> TO DO
Nothing beyond the line containing "17: (1064, 119, 17.02)" is to be printed; print exactly each line from the start of the records below through that line, leaving out pictures.

═══ DATASET EXTRACT

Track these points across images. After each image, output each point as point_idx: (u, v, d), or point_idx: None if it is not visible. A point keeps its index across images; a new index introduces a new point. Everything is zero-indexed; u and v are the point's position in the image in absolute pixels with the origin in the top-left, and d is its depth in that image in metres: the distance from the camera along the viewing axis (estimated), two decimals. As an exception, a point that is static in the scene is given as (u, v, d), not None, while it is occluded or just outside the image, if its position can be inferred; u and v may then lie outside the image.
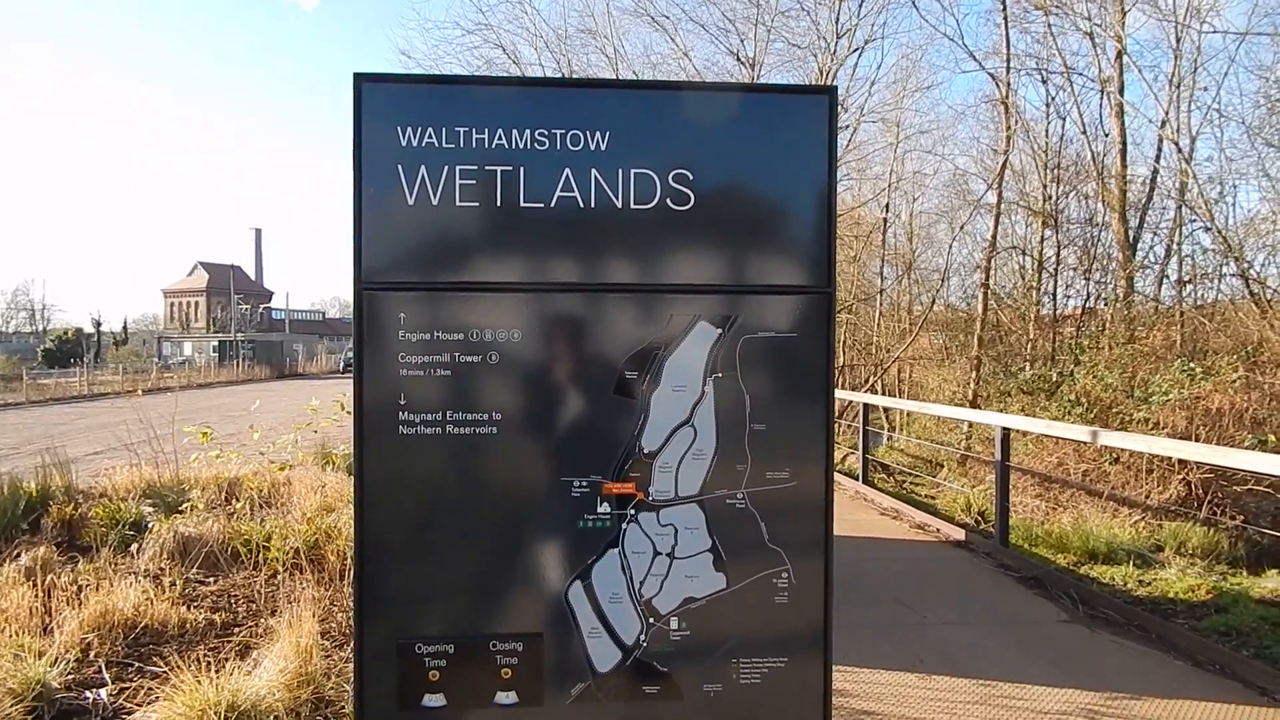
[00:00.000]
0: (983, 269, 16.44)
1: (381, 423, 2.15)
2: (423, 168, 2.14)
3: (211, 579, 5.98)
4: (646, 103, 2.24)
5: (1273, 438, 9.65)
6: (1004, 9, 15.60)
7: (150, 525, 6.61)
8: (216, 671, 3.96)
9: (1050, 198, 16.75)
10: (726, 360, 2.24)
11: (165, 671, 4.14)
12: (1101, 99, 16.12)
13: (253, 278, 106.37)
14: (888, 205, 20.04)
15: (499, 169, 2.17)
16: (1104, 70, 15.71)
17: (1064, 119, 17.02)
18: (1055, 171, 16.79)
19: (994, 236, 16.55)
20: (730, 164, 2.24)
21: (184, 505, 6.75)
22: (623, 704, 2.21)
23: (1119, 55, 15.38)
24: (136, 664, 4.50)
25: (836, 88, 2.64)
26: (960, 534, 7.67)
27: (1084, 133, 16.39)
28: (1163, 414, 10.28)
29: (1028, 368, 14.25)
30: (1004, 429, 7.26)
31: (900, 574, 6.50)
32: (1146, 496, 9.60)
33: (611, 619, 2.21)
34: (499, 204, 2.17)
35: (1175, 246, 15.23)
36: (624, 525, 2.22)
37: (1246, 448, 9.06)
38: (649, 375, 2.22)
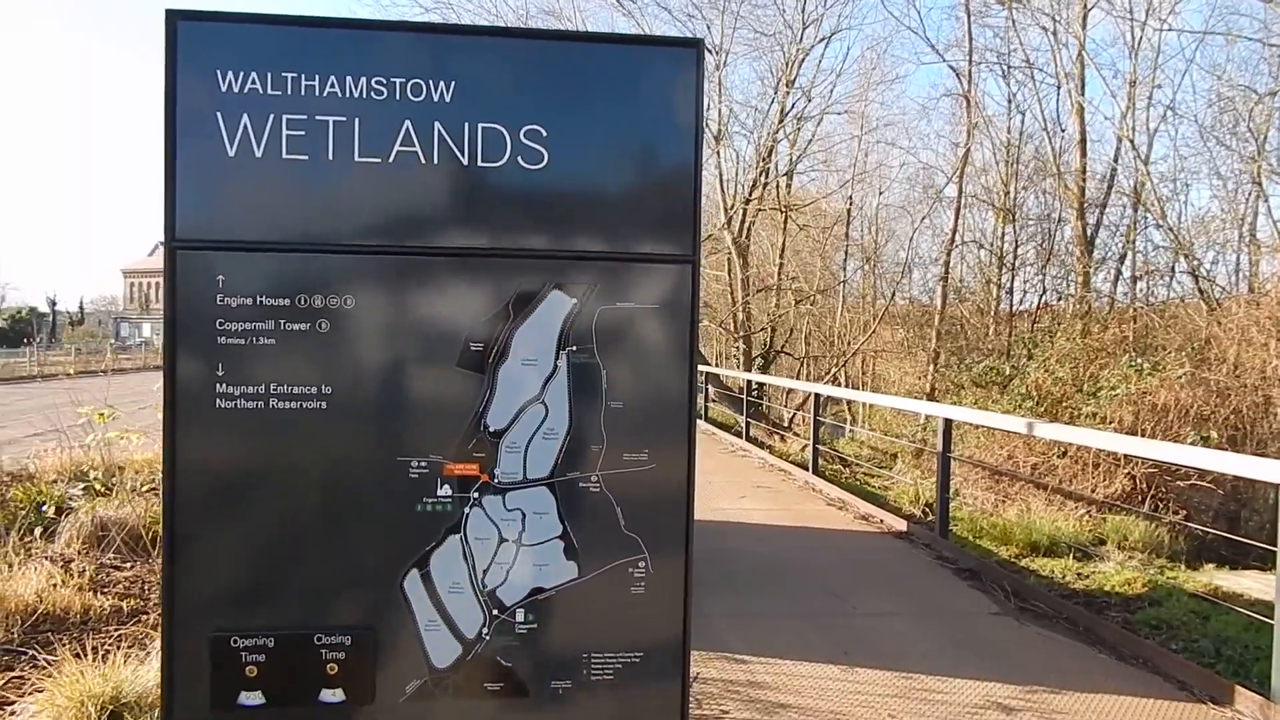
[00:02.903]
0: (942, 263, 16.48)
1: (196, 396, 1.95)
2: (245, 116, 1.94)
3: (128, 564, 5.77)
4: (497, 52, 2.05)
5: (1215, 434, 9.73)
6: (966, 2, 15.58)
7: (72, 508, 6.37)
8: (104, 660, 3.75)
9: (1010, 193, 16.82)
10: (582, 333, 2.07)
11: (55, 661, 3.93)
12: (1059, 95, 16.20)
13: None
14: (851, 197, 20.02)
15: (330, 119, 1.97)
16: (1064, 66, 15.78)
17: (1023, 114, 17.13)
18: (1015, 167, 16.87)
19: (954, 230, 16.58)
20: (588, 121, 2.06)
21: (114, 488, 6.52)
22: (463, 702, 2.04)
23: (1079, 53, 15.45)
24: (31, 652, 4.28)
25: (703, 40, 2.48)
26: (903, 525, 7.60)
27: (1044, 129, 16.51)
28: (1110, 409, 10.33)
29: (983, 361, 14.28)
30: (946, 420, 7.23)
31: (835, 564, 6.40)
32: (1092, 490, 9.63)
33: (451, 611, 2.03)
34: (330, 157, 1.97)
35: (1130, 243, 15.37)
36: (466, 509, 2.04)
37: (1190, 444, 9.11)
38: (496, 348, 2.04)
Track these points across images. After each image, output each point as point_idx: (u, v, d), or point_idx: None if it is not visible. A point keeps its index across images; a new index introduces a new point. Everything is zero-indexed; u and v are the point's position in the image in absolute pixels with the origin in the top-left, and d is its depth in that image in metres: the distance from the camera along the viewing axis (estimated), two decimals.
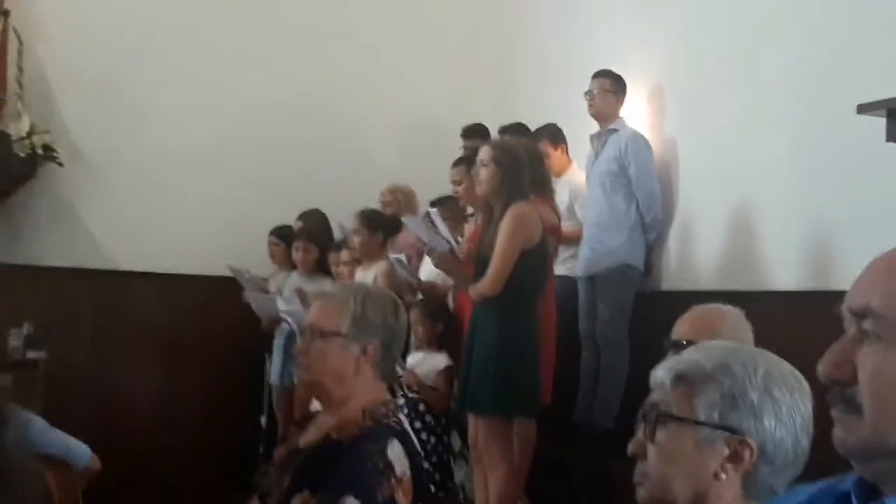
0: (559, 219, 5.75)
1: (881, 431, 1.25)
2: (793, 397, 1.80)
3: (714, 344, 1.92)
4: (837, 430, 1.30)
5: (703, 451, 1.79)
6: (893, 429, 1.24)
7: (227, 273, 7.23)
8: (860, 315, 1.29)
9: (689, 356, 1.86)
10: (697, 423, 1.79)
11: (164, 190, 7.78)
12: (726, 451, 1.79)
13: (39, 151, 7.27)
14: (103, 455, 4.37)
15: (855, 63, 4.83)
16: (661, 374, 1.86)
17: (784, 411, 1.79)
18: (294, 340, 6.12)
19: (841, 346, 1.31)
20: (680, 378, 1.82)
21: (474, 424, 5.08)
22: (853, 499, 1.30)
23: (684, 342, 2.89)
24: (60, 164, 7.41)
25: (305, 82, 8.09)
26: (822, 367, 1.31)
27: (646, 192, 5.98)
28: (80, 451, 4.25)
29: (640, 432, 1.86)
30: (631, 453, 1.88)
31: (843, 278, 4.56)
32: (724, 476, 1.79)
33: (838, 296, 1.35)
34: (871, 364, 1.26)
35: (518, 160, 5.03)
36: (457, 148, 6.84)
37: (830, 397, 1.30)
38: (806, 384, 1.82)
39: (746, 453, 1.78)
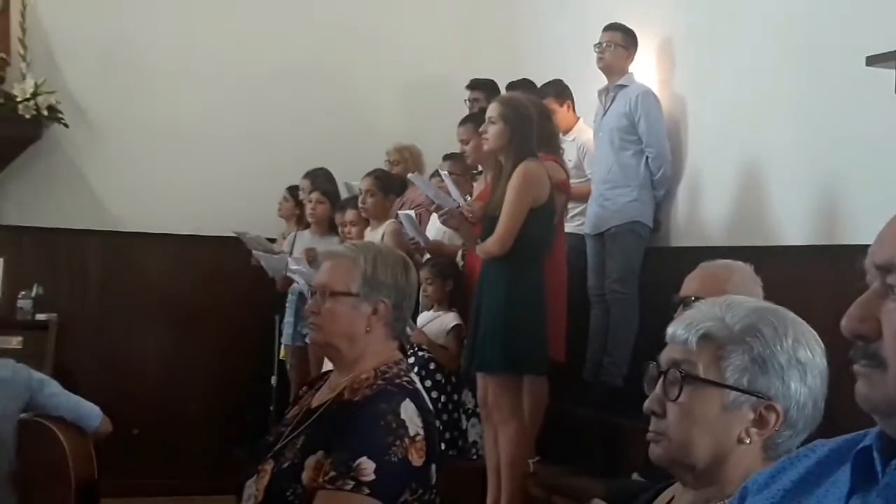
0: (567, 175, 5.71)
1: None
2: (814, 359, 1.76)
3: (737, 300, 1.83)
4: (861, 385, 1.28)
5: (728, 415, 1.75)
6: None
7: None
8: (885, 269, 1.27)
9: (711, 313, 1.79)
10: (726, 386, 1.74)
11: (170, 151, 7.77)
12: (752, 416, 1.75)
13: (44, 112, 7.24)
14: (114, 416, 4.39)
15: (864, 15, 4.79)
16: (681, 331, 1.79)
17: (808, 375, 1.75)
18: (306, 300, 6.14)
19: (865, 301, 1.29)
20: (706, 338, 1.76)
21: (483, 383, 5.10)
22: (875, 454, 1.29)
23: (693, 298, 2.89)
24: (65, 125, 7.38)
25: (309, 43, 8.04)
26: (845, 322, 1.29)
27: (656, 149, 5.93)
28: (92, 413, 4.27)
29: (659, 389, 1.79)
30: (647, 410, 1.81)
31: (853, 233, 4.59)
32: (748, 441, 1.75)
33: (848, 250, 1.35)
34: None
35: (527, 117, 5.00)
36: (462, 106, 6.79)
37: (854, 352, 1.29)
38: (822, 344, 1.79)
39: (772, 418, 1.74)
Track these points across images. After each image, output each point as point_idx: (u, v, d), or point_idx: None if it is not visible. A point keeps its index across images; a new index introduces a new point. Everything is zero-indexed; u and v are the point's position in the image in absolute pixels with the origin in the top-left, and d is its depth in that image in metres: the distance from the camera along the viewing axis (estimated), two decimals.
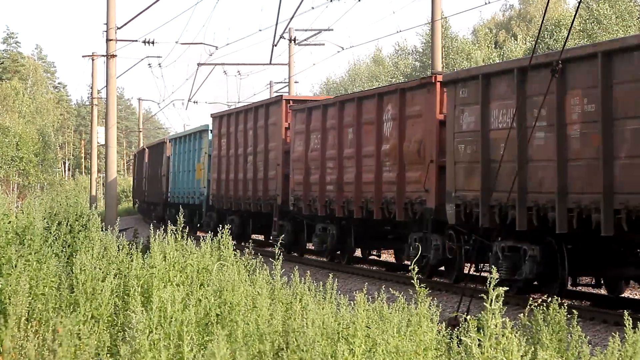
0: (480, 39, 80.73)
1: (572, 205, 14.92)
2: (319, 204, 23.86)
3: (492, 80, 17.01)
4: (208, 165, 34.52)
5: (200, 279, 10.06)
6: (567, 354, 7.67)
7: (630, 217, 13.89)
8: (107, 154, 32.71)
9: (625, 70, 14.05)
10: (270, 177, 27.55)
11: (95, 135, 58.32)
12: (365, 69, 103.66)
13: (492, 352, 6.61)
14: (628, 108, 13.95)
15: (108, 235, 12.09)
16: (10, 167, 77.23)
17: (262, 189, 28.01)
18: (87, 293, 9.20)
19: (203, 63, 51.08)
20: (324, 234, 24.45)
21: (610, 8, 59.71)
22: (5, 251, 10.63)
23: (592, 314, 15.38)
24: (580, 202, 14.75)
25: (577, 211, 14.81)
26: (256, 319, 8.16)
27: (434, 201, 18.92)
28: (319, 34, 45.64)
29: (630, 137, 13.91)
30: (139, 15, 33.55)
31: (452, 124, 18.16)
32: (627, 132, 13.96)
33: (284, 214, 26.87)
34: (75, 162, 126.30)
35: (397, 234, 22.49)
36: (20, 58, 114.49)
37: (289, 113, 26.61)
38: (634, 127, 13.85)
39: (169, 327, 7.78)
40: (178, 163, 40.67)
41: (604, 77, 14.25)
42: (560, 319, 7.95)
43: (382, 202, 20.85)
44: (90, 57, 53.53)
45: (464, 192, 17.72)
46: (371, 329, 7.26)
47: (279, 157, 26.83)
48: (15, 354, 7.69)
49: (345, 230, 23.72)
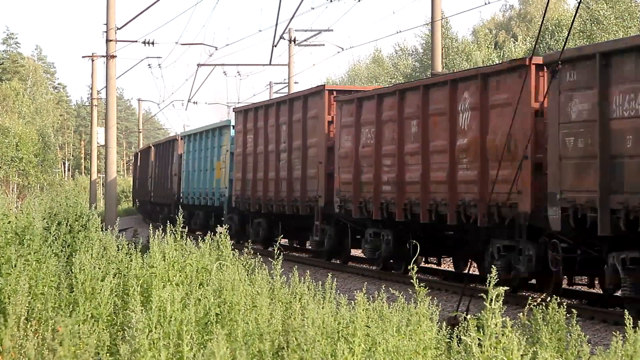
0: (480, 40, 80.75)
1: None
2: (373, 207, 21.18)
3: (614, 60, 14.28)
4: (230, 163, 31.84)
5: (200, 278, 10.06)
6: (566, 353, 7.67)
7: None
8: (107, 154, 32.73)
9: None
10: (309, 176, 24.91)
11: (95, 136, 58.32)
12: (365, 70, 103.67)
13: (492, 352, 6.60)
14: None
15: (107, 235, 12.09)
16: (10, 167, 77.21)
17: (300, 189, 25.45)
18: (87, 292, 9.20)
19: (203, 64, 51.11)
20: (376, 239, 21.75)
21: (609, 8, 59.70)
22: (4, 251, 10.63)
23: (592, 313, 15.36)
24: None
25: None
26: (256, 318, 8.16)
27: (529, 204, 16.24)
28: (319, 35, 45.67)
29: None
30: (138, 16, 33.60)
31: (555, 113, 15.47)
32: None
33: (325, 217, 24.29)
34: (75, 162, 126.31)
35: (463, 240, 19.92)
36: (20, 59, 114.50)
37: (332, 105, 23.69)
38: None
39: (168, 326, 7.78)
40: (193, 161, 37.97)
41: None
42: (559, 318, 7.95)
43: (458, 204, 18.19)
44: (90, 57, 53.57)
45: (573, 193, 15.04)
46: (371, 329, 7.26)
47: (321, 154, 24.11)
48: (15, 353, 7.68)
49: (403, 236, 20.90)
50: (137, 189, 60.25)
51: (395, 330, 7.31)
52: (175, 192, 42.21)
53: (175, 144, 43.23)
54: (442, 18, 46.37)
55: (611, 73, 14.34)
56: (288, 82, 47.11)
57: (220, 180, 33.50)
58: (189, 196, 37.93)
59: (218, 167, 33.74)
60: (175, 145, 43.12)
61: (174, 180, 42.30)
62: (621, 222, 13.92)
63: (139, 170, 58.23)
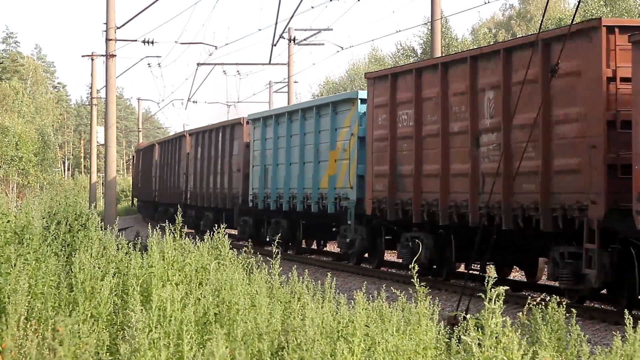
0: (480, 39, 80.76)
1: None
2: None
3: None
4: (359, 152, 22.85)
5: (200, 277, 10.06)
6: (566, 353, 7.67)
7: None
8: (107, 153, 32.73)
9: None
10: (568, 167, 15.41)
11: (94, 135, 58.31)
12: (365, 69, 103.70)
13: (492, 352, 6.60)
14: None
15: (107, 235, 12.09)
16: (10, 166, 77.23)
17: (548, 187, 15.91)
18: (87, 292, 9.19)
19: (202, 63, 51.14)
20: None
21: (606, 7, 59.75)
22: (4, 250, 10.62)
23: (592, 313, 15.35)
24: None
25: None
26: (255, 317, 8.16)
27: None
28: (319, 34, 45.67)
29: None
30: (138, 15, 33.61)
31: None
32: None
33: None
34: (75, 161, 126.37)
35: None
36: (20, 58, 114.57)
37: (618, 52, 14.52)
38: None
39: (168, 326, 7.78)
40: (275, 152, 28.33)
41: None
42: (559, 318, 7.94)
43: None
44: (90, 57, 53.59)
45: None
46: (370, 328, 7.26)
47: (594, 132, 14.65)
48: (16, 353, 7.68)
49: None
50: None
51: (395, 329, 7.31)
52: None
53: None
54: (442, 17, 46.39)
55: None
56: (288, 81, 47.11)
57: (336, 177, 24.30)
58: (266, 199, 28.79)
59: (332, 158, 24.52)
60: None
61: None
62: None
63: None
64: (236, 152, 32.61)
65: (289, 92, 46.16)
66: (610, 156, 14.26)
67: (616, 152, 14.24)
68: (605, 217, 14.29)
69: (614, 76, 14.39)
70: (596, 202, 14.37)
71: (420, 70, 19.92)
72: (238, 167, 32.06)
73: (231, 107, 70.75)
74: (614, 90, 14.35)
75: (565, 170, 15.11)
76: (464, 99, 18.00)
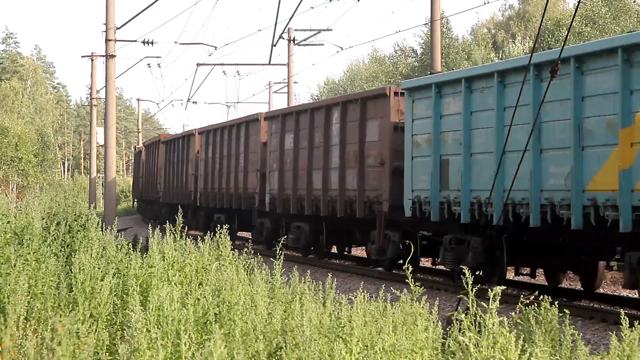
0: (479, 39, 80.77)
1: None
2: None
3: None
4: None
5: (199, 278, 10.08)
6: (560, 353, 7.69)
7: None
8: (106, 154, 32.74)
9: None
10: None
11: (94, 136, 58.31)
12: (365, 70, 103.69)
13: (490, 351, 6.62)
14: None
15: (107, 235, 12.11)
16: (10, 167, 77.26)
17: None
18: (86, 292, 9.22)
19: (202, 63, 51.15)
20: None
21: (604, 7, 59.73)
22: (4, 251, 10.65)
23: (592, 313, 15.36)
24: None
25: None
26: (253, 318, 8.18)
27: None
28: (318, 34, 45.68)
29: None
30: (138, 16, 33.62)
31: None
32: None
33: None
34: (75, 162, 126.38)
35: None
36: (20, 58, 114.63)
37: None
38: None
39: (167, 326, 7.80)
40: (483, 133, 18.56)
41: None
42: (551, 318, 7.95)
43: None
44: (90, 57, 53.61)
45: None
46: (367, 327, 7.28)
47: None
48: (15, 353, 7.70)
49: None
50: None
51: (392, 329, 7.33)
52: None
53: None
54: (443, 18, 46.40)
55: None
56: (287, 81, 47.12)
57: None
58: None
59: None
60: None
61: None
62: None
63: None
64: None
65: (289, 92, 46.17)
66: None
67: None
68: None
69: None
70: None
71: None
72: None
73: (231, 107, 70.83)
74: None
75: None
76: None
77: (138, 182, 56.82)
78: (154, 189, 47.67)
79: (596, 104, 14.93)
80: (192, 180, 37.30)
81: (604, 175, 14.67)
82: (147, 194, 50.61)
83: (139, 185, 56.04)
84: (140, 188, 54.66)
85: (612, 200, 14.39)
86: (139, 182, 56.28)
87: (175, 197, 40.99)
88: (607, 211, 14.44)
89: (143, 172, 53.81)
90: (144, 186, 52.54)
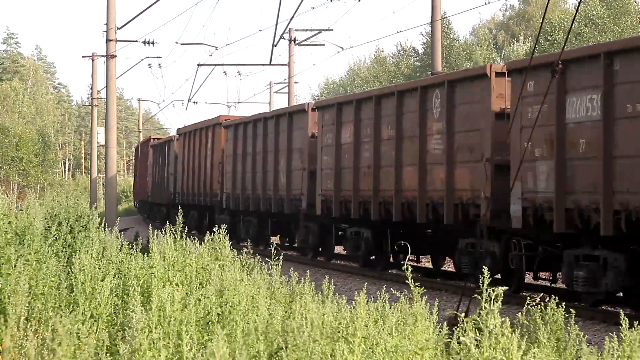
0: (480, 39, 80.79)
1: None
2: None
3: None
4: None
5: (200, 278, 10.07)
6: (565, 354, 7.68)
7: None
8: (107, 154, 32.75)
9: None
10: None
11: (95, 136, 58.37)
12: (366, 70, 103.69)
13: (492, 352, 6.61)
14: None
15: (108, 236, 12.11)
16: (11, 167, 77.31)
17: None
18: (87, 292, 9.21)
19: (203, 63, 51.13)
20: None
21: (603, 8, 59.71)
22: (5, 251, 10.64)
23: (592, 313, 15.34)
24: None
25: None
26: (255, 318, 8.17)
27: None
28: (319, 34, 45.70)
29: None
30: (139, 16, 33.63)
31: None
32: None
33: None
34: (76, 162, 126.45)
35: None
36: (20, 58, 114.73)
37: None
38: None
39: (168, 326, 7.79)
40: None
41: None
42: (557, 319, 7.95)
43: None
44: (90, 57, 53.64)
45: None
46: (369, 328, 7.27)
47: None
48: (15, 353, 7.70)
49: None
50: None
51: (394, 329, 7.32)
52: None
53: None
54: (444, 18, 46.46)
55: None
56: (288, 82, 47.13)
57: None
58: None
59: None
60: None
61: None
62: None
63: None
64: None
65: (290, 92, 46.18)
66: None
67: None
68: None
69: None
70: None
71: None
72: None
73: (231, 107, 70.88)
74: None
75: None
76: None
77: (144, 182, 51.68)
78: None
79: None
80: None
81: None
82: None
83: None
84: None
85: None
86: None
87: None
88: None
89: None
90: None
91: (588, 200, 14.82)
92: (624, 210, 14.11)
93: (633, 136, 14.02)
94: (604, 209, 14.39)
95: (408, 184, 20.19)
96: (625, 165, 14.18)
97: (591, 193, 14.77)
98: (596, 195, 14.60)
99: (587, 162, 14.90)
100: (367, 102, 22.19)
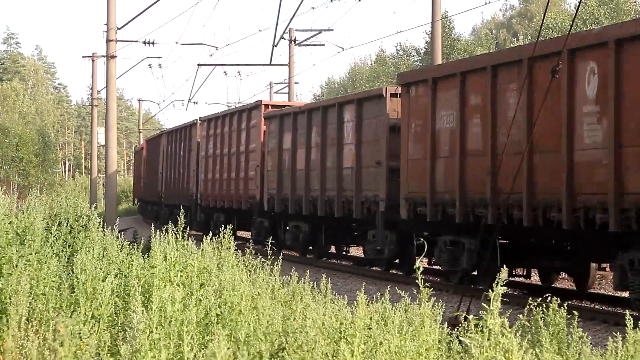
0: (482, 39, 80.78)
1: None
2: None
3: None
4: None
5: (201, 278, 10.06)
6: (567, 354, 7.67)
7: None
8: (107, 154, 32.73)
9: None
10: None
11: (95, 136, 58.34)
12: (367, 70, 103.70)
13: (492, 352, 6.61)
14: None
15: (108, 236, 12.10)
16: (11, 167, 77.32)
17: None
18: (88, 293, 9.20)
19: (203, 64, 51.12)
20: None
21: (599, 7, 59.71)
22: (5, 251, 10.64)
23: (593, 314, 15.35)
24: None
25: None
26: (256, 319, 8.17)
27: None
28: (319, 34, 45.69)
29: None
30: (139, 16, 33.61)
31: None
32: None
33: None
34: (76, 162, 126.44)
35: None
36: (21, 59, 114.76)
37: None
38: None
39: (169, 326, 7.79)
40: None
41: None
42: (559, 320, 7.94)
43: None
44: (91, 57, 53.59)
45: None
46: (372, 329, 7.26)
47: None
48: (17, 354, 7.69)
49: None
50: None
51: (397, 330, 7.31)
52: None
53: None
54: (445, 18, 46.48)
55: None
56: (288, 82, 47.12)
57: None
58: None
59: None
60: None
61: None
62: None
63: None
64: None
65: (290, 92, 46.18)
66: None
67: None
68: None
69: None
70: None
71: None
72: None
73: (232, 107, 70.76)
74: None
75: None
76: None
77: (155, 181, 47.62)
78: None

══════

> TASK OUTPUT
Track these points across images. After each image, output each point as point_idx: (u, v, d), or point_idx: None if it is not visible. A point keeps its index across images; a new index introduces a new point. Everything is zero-indexed; u and v are the point's position in the image in absolute pixels with the origin in the top-left, and d is its depth in that image in metres: the distance from the camera along the viewing axis (estimated), two decimals. As an exception, a point that is static in the scene is given as (u, v, d), not None, while it is occluded or just outside the image, if its position can be inferred; u and v may then lie outside the image.
[00:00.000]
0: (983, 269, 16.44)
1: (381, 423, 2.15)
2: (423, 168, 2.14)
3: (211, 579, 5.98)
4: (646, 103, 2.24)
5: (1273, 438, 9.65)
6: (1004, 9, 15.60)
7: (150, 525, 6.61)
8: (216, 671, 3.96)
9: (1050, 198, 16.75)
10: (726, 360, 2.24)
11: (165, 671, 4.14)
12: (1101, 99, 16.12)
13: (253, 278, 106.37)
14: (888, 205, 20.04)
15: (499, 169, 2.17)
16: (1104, 70, 15.71)
17: (1064, 119, 17.02)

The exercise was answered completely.